■ 抜粋本文 ■

※

ノーベル賞授賞式でメダルを授与されるハン・ガンさん(左)=2024年12月10日、ストックホルム(聯合=共同)
 ノーベル賞授賞式でメダルを授与されるハン・ガンさん(左)=2024年12月10日、ストックホルム(聯合=共同)

 2024年秋、精神的なダメージを受けて、ひどい吐き気やめまい、胃痛や頭痛に悩まされていた時期がある。会社を休み、長い時間をベッドで過ごした。その間、韓国人作家ハン・ガンの「別れを告げない」を読んでいた。読むことにも体力がいるから、本当に少しずつしか、読み進められなかった。でも、この小説のおかげで私はなんとか、苦しい時間を乗り越えることができた。

 読むことそのものに痛みを感じる小説なのだが、それなのに引き寄せられ、離れられなかった。病院にも持っていき、待合室で読んでいた。

 心の奥深いところに何かが届けられ、静かに私を癒やした。そんな力が、彼女の小説にはあると思う。

 ■歴史的トラウマ

 アジア人女性初のノーベル文学賞を受賞したハン・ガンは「歴史的トラウマ」に立ち向かい、小説を紡いできたと評価された。「少年が来る」(2014年)と「別れを告げない」(21年)はその象徴であろう。

 「少年が来る」は1980年の光州事件に材を取った。民主化運動に対する軍の弾圧である。「別れを告げない」は済州島の「4・3事件」を扱った。48年の島民の武装蜂起を契機に起きた国家権力による大量虐殺である。

 この2作は密接につながっている。

※

上に掲げたハン・ガンの小説をめぐる文章を、一字も変えずに全文出力してください。

※

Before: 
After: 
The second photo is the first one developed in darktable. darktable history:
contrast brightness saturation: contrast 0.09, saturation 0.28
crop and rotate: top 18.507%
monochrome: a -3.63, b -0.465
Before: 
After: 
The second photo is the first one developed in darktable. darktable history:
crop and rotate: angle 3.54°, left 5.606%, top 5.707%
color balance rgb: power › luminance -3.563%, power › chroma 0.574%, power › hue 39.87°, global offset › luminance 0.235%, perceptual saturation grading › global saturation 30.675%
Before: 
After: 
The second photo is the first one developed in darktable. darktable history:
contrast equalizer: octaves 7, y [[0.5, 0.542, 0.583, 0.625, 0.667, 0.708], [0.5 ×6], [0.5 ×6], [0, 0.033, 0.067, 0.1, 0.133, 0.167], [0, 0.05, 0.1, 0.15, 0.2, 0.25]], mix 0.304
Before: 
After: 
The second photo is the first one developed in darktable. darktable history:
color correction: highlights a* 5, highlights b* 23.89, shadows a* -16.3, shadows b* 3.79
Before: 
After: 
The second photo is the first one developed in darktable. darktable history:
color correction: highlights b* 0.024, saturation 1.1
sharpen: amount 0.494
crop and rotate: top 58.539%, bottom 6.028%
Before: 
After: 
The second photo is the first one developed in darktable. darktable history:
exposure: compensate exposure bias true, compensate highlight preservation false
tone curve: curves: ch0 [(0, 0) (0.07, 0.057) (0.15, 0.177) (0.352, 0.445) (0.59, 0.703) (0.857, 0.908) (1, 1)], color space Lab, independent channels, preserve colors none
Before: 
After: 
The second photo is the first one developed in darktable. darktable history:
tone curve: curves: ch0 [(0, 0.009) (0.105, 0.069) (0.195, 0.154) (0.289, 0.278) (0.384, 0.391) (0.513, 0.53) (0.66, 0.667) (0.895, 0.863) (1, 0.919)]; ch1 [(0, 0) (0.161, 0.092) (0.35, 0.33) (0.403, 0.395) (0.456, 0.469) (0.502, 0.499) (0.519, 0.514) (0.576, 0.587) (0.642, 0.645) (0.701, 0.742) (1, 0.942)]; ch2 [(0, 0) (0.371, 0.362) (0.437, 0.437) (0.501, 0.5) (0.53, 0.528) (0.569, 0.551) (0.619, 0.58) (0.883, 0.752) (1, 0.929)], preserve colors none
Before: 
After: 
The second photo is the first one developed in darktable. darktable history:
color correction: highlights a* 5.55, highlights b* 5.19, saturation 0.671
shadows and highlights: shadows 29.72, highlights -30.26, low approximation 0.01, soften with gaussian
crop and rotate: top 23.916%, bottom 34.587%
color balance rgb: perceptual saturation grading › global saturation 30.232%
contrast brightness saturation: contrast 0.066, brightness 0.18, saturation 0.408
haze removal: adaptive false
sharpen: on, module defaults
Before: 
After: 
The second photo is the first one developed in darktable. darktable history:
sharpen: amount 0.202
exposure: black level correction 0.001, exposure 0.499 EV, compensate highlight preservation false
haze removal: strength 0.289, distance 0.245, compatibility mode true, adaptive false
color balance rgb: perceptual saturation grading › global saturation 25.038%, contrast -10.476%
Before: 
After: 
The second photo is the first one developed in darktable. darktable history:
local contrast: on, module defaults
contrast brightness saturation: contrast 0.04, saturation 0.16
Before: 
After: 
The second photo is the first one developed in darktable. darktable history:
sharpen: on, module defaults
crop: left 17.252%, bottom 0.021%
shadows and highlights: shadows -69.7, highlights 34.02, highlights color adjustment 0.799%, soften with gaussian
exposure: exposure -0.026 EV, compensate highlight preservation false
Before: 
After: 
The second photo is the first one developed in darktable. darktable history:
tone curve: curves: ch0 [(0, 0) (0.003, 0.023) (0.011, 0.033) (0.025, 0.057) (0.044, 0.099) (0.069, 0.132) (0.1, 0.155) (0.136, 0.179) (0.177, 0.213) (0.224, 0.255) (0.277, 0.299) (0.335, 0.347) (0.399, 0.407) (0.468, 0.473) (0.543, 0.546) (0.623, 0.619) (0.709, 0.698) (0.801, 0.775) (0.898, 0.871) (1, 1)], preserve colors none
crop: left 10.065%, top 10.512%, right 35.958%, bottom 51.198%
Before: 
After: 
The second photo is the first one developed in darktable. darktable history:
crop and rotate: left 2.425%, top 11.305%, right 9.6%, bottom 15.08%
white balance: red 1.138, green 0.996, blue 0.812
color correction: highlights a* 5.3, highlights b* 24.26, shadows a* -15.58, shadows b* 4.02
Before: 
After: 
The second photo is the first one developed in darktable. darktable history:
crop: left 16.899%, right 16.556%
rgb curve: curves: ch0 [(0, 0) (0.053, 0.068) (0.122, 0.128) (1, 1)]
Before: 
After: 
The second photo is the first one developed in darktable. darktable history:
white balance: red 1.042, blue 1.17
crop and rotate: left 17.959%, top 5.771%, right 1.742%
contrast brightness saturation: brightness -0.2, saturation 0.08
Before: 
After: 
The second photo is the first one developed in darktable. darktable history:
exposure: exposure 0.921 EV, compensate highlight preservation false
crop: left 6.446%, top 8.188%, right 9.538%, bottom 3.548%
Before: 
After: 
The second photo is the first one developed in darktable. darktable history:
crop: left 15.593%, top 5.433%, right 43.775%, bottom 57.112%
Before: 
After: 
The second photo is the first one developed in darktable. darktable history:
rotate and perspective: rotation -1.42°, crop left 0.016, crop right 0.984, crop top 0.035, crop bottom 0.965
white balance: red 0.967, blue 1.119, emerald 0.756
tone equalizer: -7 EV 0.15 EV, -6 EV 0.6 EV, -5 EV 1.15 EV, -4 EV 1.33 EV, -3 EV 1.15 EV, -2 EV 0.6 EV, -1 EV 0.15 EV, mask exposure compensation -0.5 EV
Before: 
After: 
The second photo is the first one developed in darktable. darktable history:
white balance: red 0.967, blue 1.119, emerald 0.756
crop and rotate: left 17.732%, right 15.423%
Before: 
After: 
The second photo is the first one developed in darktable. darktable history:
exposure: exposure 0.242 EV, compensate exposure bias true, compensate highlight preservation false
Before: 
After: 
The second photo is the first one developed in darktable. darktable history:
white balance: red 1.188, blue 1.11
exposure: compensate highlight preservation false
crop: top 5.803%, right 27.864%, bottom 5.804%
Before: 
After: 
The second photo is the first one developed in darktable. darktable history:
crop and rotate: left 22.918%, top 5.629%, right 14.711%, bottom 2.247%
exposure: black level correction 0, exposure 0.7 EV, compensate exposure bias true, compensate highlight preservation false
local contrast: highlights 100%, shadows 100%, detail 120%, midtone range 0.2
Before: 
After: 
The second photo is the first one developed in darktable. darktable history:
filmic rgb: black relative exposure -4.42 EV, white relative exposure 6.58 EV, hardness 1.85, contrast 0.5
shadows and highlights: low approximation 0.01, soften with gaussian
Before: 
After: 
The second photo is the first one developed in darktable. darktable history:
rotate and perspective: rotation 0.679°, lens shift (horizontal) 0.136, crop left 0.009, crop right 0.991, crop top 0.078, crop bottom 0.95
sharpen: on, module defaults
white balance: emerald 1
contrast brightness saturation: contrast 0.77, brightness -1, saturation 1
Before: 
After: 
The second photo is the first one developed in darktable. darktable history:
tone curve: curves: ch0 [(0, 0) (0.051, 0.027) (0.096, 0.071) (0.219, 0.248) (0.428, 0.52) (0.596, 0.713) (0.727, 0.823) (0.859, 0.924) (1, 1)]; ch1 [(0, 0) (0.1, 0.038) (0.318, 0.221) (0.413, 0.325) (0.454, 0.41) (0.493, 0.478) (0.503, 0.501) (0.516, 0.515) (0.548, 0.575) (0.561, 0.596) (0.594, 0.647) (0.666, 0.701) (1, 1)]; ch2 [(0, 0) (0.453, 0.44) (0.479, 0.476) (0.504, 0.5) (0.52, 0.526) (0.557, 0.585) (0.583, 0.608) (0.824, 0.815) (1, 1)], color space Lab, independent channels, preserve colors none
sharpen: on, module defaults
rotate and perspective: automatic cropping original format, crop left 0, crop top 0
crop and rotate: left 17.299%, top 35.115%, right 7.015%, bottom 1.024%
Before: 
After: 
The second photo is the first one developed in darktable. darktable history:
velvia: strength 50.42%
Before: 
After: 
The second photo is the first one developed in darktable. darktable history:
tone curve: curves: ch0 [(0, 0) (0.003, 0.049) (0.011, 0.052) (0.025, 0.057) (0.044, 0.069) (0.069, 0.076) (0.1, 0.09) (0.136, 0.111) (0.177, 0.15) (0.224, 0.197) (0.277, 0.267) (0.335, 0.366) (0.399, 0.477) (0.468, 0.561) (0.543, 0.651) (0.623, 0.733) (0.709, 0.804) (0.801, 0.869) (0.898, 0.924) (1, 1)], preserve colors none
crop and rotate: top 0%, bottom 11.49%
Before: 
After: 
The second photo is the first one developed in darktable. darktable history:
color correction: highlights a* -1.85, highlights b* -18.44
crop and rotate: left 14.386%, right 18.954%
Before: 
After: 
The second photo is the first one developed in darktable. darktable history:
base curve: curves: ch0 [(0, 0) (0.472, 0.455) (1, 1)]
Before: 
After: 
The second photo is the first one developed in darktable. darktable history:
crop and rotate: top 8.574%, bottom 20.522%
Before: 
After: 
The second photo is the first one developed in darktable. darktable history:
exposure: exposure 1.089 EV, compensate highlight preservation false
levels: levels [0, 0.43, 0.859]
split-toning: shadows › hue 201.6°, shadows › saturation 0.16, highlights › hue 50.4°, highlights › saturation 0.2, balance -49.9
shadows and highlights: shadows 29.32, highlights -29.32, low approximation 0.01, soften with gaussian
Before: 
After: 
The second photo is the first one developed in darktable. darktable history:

※

■ 解答 ■
ノーベル賞授賞式でメダルを授与されるハン・ガンさん(左)=2024年12月10日、ストックホルム(聯合=共同)
 ノーベル賞授賞式でメダルを授与されるハン・ガンさん(左)=2024年12月10日、ストックホルム(聯合=共同)

 2024年秋、精神的なダメージを受けて、ひどい吐き気やめまい、胃痛や頭痛に悩まされていた時期がある。会社を休み、長い時間をベッドで過ごした。その間、韓国人作家ハン・ガンの「別れを告げない」を読んでいた。読むことにも体力がいるから、本当に少しずつしか、読み進められなかった。でも、この小説のおかげで私はなんとか、苦しい時間を乗り越えることができた。

 読むことそのものに痛みを感じる小説なのだが、それなのに引き寄せられ、離れられなかった。病院にも持っていき、待合室で読んでいた。

 心の奥深いところに何かが届けられ、静かに私を癒やした。そんな力が、彼女の小説にはあると思う。

 ■歴史的トラウマ

 アジア人女性初のノーベル文学賞を受賞したハン・ガンは「歴史的トラウマ」に立ち向かい、小説を紡いできたと評価された。「少年が来る」(2014年)と「別れを告げない」(21年)はその象徴であろう。

 「少年が来る」は1980年の光州事件に材を取った。民主化運動に対する軍の弾圧である。「別れを告げない」は済州島の「4・3事件」を扱った。48年の島民の武装蜂起を契機に起きた国家権力による大量虐殺である。

 この2作は密接につながっている。